Subscribe to the RSS feed in Slack:
- Install the Slack RSS App.
- In your
#opsor#incidentschannel, run:/feed subscribe https://www.example.com/health/<HEALTH_CHECK_SECRET>/pipeline/?format=rss
... or subscribe in Matrix:
# config.toml
[[bridge]]
name = "Pipeline Health Monitor"
feed_url = "https://example.com/health/<HEALTH_CHECK_SECRET>/pipeline/?format=rss"

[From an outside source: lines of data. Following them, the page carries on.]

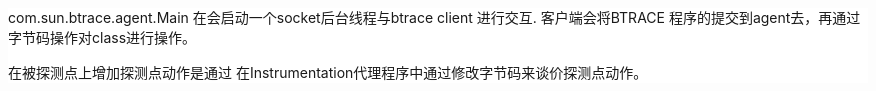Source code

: 
com.sun.btrace.agent.Main 在会启动一个socket后台线程与btrace client 进行交互. 客户端会将BTRACE 程序的提交到agent去，再通过字节码操作对class进行操作。

在被探测点上增加探测点动作是通过 在Instrumentation代理程序中通过修改字节码来谈价探测点动作。











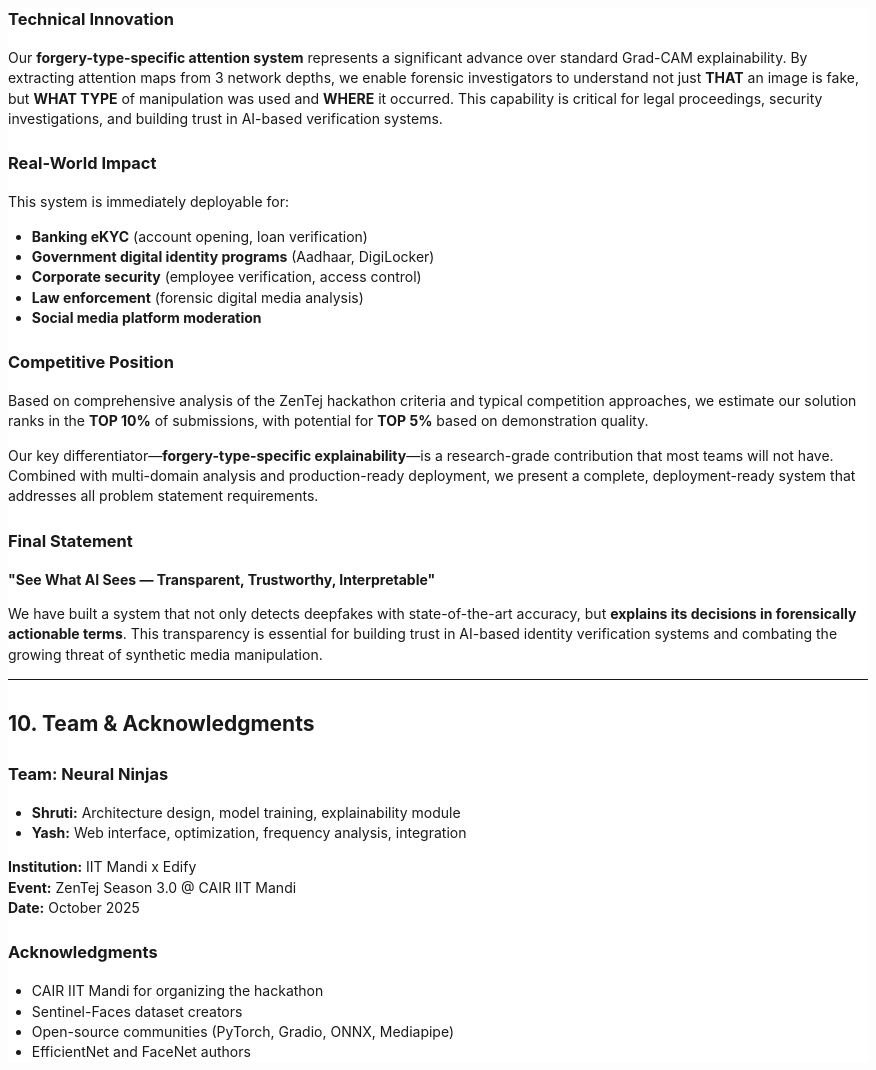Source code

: ### Technical Innovation

Our **forgery-type-specific attention system** represents a significant advance over standard Grad-CAM explainability. By extracting attention maps from 3 network depths, we enable forensic investigators to understand not just **THAT** an image is fake, but **WHAT TYPE** of manipulation was used and **WHERE** it occurred. This capability is critical for legal proceedings, security investigations, and building trust in AI-based verification systems.

### Real-World Impact

This system is immediately deployable for:

- **Banking eKYC** (account opening, loan verification)
- **Government digital identity programs** (Aadhaar, DigiLocker)
- **Corporate security** (employee verification, access control)
- **Law enforcement** (forensic digital media analysis)
- **Social media platform moderation**

### Competitive Position

Based on comprehensive analysis of the ZenTej hackathon criteria and typical competition approaches, we estimate our solution ranks in the **TOP 10%** of submissions, with potential for **TOP 5%** based on demonstration quality.

Our key differentiator—**forgery-type-specific explainability**—is a research-grade contribution that most teams will not have. Combined with multi-domain analysis and production-ready deployment, we present a complete, deployment-ready system that addresses all problem statement requirements.

### Final Statement

**"See What AI Sees — Transparent, Trustworthy, Interpretable"**

We have built a system that not only detects deepfakes with state-of-the-art accuracy, but **explains its decisions in forensically actionable terms**. This transparency is essential for building trust in AI-based identity verification systems and combating the growing threat of synthetic media manipulation.

---

## 10. Team & Acknowledgments

### Team: Neural Ninjas

- **Shruti:** Architecture design, model training, explainability module
- **Yash:** Web interface, optimization, frequency analysis, integration

**Institution:** IIT Mandi x Edify  
**Event:** ZenTej Season 3.0 @ CAIR IIT Mandi  
**Date:** October 2025

### Acknowledgments

- CAIR IIT Mandi for organizing the hackathon
- Sentinel-Faces dataset creators
- Open-source communities (PyTorch, Gradio, ONNX, Mediapipe)
- EfficientNet and FaceNet authors
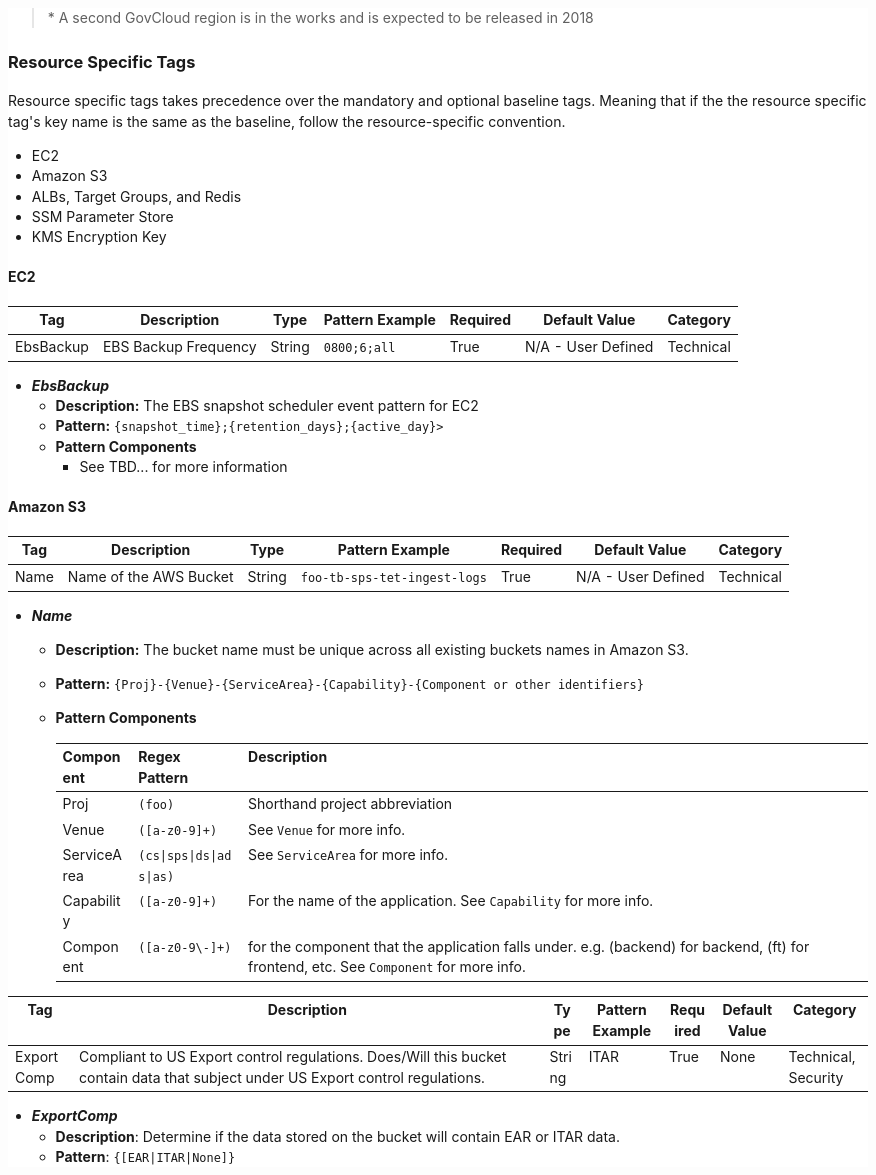 > \* A second GovCloud region is in the works and is expected to be released in 2018

### Resource Specific Tags <a href="#rst" id="rst"></a>

Resource specific tags takes precedence over the mandatory and optional baseline tags. Meaning that if the the resource specific tag's key name is the same as the baseline, follow the resource-specific convention.

* EC2
* Amazon S3
* ALBs, Target Groups, and Redis
* SSM Parameter Store
* KMS Encryption Key

#### EC2 <a href="#ec2" id="ec2"></a>

| Tag       | Description          | Type   | Pattern Example | Required | Default Value      | Category  |
| --------- | -------------------- | ------ | --------------- | -------- | ------------------ | --------- |
| EbsBackup | EBS Backup Frequency | String | `0800;6;all`    | True     | N/A - User Defined | Technical |

* _**EbsBackup**_
  * **Description:** The EBS snapshot scheduler event pattern for EC2
  * **Pattern:** `{snapshot_time};{retention_days};{active_day}>`
  * **Pattern Components**
    * See TBD... for more information

#### Amazon S3 <a href="#s3" id="s3"></a>

| Tag  | Description            | Type   | Pattern Example              | Required | Default Value      | Category  |
| ---- | ---------------------- | ------ | ---------------------------- | -------- | ------------------ | --------- |
| Name | Name of the AWS Bucket | String | `foo-tb-sps-tet-ingest-logs` | True     | N/A - User Defined | Technical |

* _**Name**_
  * **Description:** The bucket name must be unique across all existing buckets names in Amazon S3.
  * **Pattern:** `{Proj}-{Venue}-{ServiceArea}-{Capability}-{Component or other identifiers}`
  *   **Pattern Components**

      | Component   | Regex Pattern            | Description                                                                                                                            |
      | ----------- | ------------------------ | -------------------------------------------------------------------------------------------------------------------------------------- |
      | Proj        | `(foo)`                  | Shorthand project abbreviation                                                                                                         |
      | Venue       | `([a-z0-9]+)`            | See `Venue` for more info.                                                                                                             |
      | ServiceArea | `(cs\|sps\|ds\|ads\|as)` | See `ServiceArea` for more info.                                                                                                       |
      | Capability  | `([a-z0-9]+)`            | For the name of the application. See `Capability` for more info.                                                                       |
      | Component   | `([a-z0-9\-]+)`          | for the component that the application falls under. e.g. (backend) for backend, (ft) for frontend, etc. See `Component` for more info. |

| Tag        | Description                                                                                                                      | Type   | Pattern Example | Required | Default Value | Category            |
| ---------- | -------------------------------------------------------------------------------------------------------------------------------- | ------ | --------------- | -------- | ------------- | ------------------- |
| ExportComp | Compliant to US Export control regulations. Does/Will this bucket contain data that subject under US Export control regulations. | String | ITAR            | True     | None          | Technical, Security |

* _**ExportComp**_
  * **Description**: Determine if the data stored on the bucket will contain EAR or ITAR data.
  * **Pattern**: `{[EAR|ITAR|None]}`
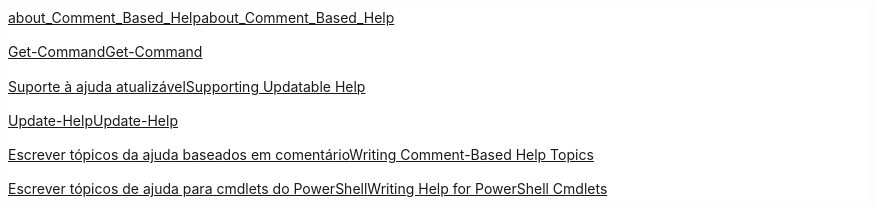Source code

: [<span data-ttu-id="7f589-329">about_Comment_Based_Help</span><span class="sxs-lookup"><span data-stu-id="7f589-329">about_Comment_Based_Help</span></span>](./About/about_Comment_Based_Help.md)

[<span data-ttu-id="7f589-330">Get-Command</span><span class="sxs-lookup"><span data-stu-id="7f589-330">Get-Command</span></span>](Get-Command.md)

[<span data-ttu-id="7f589-331">Suporte à ajuda atualizável</span><span class="sxs-lookup"><span data-stu-id="7f589-331">Supporting Updatable Help</span></span>](/powershell/scripting/developer/module/supporting-updatable-help)

[<span data-ttu-id="7f589-332">Update-Help</span><span class="sxs-lookup"><span data-stu-id="7f589-332">Update-Help</span></span>](Update-Help.md)

[<span data-ttu-id="7f589-333">Escrever tópicos da ajuda baseados em comentário</span><span class="sxs-lookup"><span data-stu-id="7f589-333">Writing Comment-Based Help Topics</span></span>](/powershell/scripting/developer/help/writing-comment-based-help-topics)

[<span data-ttu-id="7f589-334">Escrever tópicos de ajuda para cmdlets do PowerShell</span><span class="sxs-lookup"><span data-stu-id="7f589-334">Writing Help for PowerShell Cmdlets</span></span>](/powershell/scripting/developer/help/writing-help-for-windows-powershell-cmdlets)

room_id = "!YourRoomId:matrix.org"
Complete example
# urls.py
import os
from django.urls import include, path
from health_check.views import HealthCheckView
from redis.asyncio import Redis as RedisClient
node_checks = [
"health_check.contrib.psutil.CPU",
"health_check.contrib.psutil.Memory",
"health_check.contrib.psutil.Disk",
]
application_checks = [
"health_check.Cache",
"health_check.Database",
"health_check.Mail",
"health_check.Storage",
(
"health_check.contrib.redis.Redis",
{"client_factory": lambda: RedisClient.from_url("redis://localhost:6379")},
),
(
"health_check.contrib.rabbitmq.RabbitMQ",
{"amqp_url": "amqp://guest:guest@localhost:5672//"},
),
"health_check.contrib.celery.Ping",
]
pipeline_checks = [
*application_checks,
(
"health_check.contrib.atlassian.GitHub",
{"component": "Actions"},
),
"health_check.contrib.atlassian.Cloudflare",
(
"health_check.contrib.rss.AWS",
{"region": "eu-west-1", "service": "s3"},
),
]
urlpatterns = [
path(
"health/{os.getenv('HEALTH_CHECK_SECRET', 'dev')}/",
include(
[
# Tier 1 – node: liveness & readiness probes
path(
"node/",
HealthCheckView.as_view(checks=node_checks),
name="health_check-node",
),
# Tier 2 – application: uptime monitors & on-call alerts
path(
"application/",
HealthCheckView.as_view(checks=application_checks),
name="health_check-application",
),
# Tier 3 – pipeline: developer RSS/Atom feeds (Slack, Matrix)
path(
"pipeline/",
HealthCheckView.as_view(checks=pipeline_checks),
name="health_check-pipeline",
),
]
),
),
]